**TASK STATEMENT:** Copy each of the records exactly; leave nothing out.

**DATASET EXCERPTS:**
##############################

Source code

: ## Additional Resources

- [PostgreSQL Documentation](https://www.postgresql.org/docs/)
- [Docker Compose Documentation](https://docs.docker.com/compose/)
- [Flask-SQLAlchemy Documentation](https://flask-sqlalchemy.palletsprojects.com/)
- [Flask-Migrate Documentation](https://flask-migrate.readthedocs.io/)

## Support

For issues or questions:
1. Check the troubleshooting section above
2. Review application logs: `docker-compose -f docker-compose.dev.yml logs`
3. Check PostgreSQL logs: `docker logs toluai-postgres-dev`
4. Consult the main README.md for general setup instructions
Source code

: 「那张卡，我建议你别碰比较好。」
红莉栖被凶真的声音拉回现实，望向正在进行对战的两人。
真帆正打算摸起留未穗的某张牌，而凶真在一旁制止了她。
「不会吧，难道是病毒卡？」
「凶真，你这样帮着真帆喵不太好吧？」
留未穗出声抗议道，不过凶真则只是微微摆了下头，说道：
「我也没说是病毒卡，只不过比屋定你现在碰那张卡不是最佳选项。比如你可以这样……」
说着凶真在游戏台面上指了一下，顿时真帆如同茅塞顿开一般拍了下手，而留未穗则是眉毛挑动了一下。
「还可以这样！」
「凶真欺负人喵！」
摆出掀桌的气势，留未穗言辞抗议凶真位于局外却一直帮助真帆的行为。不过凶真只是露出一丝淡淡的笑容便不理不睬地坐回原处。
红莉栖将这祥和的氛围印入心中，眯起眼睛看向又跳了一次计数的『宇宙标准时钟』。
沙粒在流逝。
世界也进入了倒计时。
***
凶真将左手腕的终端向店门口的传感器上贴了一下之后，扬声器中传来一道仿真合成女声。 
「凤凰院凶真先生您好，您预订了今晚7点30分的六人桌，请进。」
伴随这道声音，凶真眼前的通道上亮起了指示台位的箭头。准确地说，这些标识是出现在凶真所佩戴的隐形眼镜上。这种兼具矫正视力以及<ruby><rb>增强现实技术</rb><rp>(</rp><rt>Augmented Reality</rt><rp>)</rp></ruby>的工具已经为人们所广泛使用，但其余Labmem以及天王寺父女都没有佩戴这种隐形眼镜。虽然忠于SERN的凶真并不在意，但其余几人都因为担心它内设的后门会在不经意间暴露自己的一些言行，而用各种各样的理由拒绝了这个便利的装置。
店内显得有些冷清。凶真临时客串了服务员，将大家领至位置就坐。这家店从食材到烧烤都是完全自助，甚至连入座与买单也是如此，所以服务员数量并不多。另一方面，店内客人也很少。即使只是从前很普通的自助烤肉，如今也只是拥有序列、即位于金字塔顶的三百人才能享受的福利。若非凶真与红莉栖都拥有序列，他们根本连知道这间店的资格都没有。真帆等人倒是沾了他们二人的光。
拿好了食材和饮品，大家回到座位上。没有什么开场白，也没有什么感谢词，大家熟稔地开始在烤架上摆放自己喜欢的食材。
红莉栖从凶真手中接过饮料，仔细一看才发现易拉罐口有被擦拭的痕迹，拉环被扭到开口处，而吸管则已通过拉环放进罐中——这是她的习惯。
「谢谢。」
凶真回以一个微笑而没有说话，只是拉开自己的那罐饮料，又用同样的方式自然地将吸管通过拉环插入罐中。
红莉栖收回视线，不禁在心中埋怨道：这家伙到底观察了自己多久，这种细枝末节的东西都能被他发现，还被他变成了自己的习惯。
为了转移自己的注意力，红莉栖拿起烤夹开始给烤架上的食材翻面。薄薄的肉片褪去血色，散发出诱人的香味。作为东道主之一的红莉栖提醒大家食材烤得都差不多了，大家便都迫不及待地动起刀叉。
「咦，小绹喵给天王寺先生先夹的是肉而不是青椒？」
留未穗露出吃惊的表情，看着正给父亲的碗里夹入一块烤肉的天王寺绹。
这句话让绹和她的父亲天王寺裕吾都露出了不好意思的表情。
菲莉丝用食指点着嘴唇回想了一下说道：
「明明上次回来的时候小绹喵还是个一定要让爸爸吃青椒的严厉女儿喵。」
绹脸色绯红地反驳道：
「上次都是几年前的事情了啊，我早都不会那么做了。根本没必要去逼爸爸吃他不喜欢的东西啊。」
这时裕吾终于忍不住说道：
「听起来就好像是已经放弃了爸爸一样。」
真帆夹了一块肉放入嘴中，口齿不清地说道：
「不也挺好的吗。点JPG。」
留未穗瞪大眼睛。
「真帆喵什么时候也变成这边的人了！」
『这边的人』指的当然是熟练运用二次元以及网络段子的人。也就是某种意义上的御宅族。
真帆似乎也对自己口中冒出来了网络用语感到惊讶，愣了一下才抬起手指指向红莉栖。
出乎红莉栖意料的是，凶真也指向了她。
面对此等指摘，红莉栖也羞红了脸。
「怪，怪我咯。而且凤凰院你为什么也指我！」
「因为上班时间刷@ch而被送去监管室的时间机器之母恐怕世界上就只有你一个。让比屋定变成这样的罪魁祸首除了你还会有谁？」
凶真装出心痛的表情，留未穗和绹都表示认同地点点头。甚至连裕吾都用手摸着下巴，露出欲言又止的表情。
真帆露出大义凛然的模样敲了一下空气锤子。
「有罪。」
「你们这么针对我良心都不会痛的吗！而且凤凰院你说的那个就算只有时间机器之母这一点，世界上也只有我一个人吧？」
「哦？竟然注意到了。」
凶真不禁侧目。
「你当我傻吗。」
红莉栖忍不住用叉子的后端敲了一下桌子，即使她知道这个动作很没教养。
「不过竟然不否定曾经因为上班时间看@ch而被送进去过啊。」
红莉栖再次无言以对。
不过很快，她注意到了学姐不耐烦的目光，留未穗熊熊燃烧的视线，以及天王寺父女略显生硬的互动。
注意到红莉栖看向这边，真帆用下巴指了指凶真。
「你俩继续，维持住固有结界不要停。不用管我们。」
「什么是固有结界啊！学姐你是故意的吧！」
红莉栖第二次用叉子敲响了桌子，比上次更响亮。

##############################

**EXERCISE RESPONSE:**
Source code

: ## Additional Resources

- [PostgreSQL Documentation](https://www.postgresql.org/docs/)
- [Docker Compose Documentation](https://docs.docker.com/compose/)
- [Flask-SQLAlchemy Documentation](https://flask-sqlalchemy.palletsprojects.com/)
- [Flask-Migrate Documentation](https://flask-migrate.readthedocs.io/)

## Support

For issues or questions:
1. Check the troubleshooting section above
2. Review application logs: `docker-compose -f docker-compose.dev.yml logs`
3. Check PostgreSQL logs: `docker logs toluai-postgres-dev`
4. Consult the main README.md for general setup instructions
Source code

: 「那张卡，我建议你别碰比较好。」
红莉栖被凶真的声音拉回现实，望向正在进行对战的两人。
真帆正打算摸起留未穗的某张牌，而凶真在一旁制止了她。
「不会吧，难道是病毒卡？」
「凶真，你这样帮着真帆喵不太好吧？」
留未穗出声抗议道，不过凶真则只是微微摆了下头，说道：
「我也没说是病毒卡，只不过比屋定你现在碰那张卡不是最佳选项。比如你可以这样……」
说着凶真在游戏台面上指了一下，顿时真帆如同茅塞顿开一般拍了下手，而留未穗则是眉毛挑动了一下。
「还可以这样！」
「凶真欺负人喵！」
摆出掀桌的气势，留未穗言辞抗议凶真位于局外却一直帮助真帆的行为。不过凶真只是露出一丝淡淡的笑容便不理不睬地坐回原处。
红莉栖将这祥和的氛围印入心中，眯起眼睛看向又跳了一次计数的『宇宙标准时钟』。
沙粒在流逝。
世界也进入了倒计时。
***
凶真将左手腕的终端向店门口的传感器上贴了一下之后，扬声器中传来一道仿真合成女声。 
「凤凰院凶真先生您好，您预订了今晚7点30分的六人桌，请进。」
伴随这道声音，凶真眼前的通道上亮起了指示台位的箭头。准确地说，这些标识是出现在凶真所佩戴的隐形眼镜上。这种兼具矫正视力以及<ruby><rb>增强现实技术</rb><rp>(</rp><rt>Augmented Reality</rt><rp>)</rp></ruby>的工具已经为人们所广泛使用，但其余Labmem以及天王寺父女都没有佩戴这种隐形眼镜。虽然忠于SERN的凶真并不在意，但其余几人都因为担心它内设的后门会在不经意间暴露自己的一些言行，而用各种各样的理由拒绝了这个便利的装置。
店内显得有些冷清。凶真临时客串了服务员，将大家领至位置就坐。这家店从食材到烧烤都是完全自助，甚至连入座与买单也是如此，所以服务员数量并不多。另一方面，店内客人也很少。即使只是从前很普通的自助烤肉，如今也只是拥有序列、即位于金字塔顶的三百人才能享受的福利。若非凶真与红莉栖都拥有序列，他们根本连知道这间店的资格都没有。真帆等人倒是沾了他们二人的光。
拿好了食材和饮品，大家回到座位上。没有什么开场白，也没有什么感谢词，大家熟稔地开始在烤架上摆放自己喜欢的食材。
红莉栖从凶真手中接过饮料，仔细一看才发现易拉罐口有被擦拭的痕迹，拉环被扭到开口处，而吸管则已通过拉环放进罐中——这是她的习惯。
「谢谢。」
凶真回以一个微笑而没有说话，只是拉开自己的那罐饮料，又用同样的方式自然地将吸管通过拉环插入罐中。
红莉栖收回视线，不禁在心中埋怨道：这家伙到底观察了自己多久，这种细枝末节的东西都能被他发现，还被他变成了自己的习惯。
为了转移自己的注意力，红莉栖拿起烤夹开始给烤架上的食材翻面。薄薄的肉片褪去血色，散发出诱人的香味。作为东道主之一的红莉栖提醒大家食材烤得都差不多了，大家便都迫不及待地动起刀叉。
「咦，小绹喵给天王寺先生先夹的是肉而不是青椒？」
留未穗露出吃惊的表情，看着正给父亲的碗里夹入一块烤肉的天王寺绹。
这句话让绹和她的父亲天王寺裕吾都露出了不好意思的表情。
菲莉丝用食指点着嘴唇回想了一下说道：
「明明上次回来的时候小绹喵还是个一定要让爸爸吃青椒的严厉女儿喵。」
绹脸色绯红地反驳道：
「上次都是几年前的事情了啊，我早都不会那么做了。根本没必要去逼爸爸吃他不喜欢的东西啊。」
这时裕吾终于忍不住说道：
「听起来就好像是已经放弃了爸爸一样。」
真帆夹了一块肉放入嘴中，口齿不清地说道：
「不也挺好的吗。点JPG。」
留未穗瞪大眼睛。
「真帆喵什么时候也变成这边的人了！」
『这边的人』指的当然是熟练运用二次元以及网络段子的人。也就是某种意义上的御宅族。
真帆似乎也对自己口中冒出来了网络用语感到惊讶，愣了一下才抬起手指指向红莉栖。
出乎红莉栖意料的是，凶真也指向了她。
面对此等指摘，红莉栖也羞红了脸。
「怪，怪我咯。而且凤凰院你为什么也指我！」
「因为上班时间刷@ch而被送去监管室的时间机器之母恐怕世界上就只有你一个。让比屋定变成这样的罪魁祸首除了你还会有谁？」
凶真装出心痛的表情，留未穗和绹都表示认同地点点头。甚至连裕吾都用手摸着下巴，露出欲言又止的表情。
真帆露出大义凛然的模样敲了一下空气锤子。
「有罪。」
「你们这么针对我良心都不会痛的吗！而且凤凰院你说的那个就算只有时间机器之母这一点，世界上也只有我一个人吧？」
「哦？竟然注意到了。」
凶真不禁侧目。
「你当我傻吗。」
红莉栖忍不住用叉子的后端敲了一下桌子，即使她知道这个动作很没教养。
「不过竟然不否定曾经因为上班时间看@ch而被送进去过啊。」
红莉栖再次无言以对。
不过很快，她注意到了学姐不耐烦的目光，留未穗熊熊燃烧的视线，以及天王寺父女略显生硬的互动。
注意到红莉栖看向这边，真帆用下巴指了指凶真。
「你俩继续，维持住固有结界不要停。不用管我们。」
「什么是固有结界啊！学姐你是故意的吧！」
红莉栖第二次用叉子敲响了桌子，比上次更响亮。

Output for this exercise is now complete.